Türkiye’nin genel tanıtımındaki stant düzeni ve dizaynı ile ilgili problemlerimiz var. Bakanlığın bölgelere ayırdığı yerler ve görsellerde sıkıntılar var. Bölgeleri ifade eden görseller konusunda tanıtım vakfı olarak yardımcı olmak isteriz. Her bölgeye özgün görsellerin seçilmesi tüketici algı yönetiminin yapılması önemlidir. Bu yıl ITB Fuarı’nda yapmayı planladığımız bir projemiz var bunu Antalya Valimizde ve Bakanlıkta destekliyor. Antalya Kadın Müzesi’nde yapmış olduğumuz Yörük Gelinleri Defilemizi ITB‘ye taşıyarak orada defile gerçekleştirmeyi ve Türk kadını ile Türkiye’ye bakış açısını değiştirmeyi hedefliyoruz. Amacımız, Türk kadınının tanıtım elçisi olduğunu ve modern cumhuriyet kadını imajını Türkiye’ye göstermek istiyoruz.
YATIRIMCI BİR ŞEY ALIRKEN 10 KERE DÜŞÜNÜYOR
Otelcilik yönünüze dönecek olursak siz krizde neler yaşadınız, yatırımcı olarak sizce turizm nasıl kurtulur desek neler söylersiniz?
Rus uçağının düşürülmesiyle birlikte Türk Turizmi, 10 yıllık bir gerileme çağına girdi. Antalya’da Valimiz Alaaddin Yüksel ile birlikteyken “10 Milyona Doğru” diye bir hedef belirlemiştik. Şu anda sene 2017 ve yine Münir KARALOĞLU Valimizle de “10 milyona doğru” hedeflerini telaffuz ediyoruz. Sevindirici olan, tabii ki istisnalar kaideyi bozmaz, ama hizmet kalitemizi çok iyi koruduk. Eğer hizmet kalitemizi korumamış olsaydık, 2017 yılında bu rakamları bu kadar kolay elde edemezdik. Öte yandan ÖTV artarken bunları fiyatlarımıza yansıtmadan fiyatlarımızı daha da düşürerek aynı hizmeti vermeye uğraş verdik. Bu anlamda Antalya’daki turizmcileri ayakta alkışlamalıyız. Tabii ki bunları zarar ederek yapabildik. Hepimiz zarar ettik. Bu yıl zararın bir miktar üzerine çıkanlarımız olsa da çoğumuz yine zarar etti. Yatırımcı artık bir şeyi alırken 10 kere düşünüyor, artık otellerimizi çok kolay yenileyemiyoruz. Bu krizle birlikte sektör kendi içinde kenetlendi. Ama krizle birlikte sektör bir duvara çarptı. Vakti zamanında bu sektörde çok kolay paralar kazanıldı.

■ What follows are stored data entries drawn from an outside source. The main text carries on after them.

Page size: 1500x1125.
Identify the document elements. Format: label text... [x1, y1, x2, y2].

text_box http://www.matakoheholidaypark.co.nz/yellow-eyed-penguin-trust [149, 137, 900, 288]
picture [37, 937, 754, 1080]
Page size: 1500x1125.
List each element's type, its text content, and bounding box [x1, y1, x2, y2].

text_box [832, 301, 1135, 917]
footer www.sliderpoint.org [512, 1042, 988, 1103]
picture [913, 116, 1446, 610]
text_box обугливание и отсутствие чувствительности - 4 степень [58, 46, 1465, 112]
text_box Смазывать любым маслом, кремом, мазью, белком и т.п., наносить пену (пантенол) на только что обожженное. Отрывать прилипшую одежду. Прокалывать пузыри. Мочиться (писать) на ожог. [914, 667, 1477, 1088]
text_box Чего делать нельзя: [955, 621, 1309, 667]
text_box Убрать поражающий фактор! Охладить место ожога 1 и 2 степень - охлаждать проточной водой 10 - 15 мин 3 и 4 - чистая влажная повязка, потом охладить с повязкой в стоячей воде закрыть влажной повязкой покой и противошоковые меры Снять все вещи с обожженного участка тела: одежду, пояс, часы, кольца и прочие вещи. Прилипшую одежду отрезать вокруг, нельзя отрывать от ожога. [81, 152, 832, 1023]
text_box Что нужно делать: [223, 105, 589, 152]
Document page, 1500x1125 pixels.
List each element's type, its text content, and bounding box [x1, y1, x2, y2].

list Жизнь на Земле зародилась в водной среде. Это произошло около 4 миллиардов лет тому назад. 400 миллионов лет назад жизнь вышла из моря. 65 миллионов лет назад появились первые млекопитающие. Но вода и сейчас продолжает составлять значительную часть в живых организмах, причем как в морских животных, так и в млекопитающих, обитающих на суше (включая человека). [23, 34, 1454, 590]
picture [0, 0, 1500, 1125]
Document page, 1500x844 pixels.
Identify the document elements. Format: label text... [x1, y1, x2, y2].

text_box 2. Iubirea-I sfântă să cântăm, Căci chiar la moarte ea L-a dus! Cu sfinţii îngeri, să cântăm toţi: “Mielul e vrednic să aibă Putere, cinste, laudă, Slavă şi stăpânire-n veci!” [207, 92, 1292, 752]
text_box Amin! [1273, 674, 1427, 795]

Son olarak eklemek istediğiniz bir şey var mı?
Turizm Sektörü 2016 yılındaki çöküşle 2017 de şaha kalktı ancak Avrupa pazarı olmazsa olmazımızdır. Ortadoğu ve benzeri ülkelerle çeşitlendirilerek turizm kurtulamaz. Orta Doğu sayısal anlamda turizmi patlatabilir, ama hizmet anlamında hizmetin gerilemesine sebep olur. Bu insanlar geri olduğu için değil, bu insanların aldığı hizmet kalitesi ve talebiyle Avrupalı turistin talebi aynı değil. Biz hizmetimizi iyileştirmek için mutlak suretle Avrupa pazarıyla çalışmalıyız. Bana göre en büyük değerimiz İç Pazar. Ülkemizde yenilikçi bir nüfus var. Yemeyi ve içmeyi seven bu potansiyeli kullanmıyoruz ve hafife alıyoruz. Biz ATAV olarak bir gastronomi festivali planlıyoruz ve bunu da Kaleiçi’nde gerçekleştirme arzusundayız. Biz festivallerin sayısını artırarak iç pazarın potansiyelini de kullanacağız.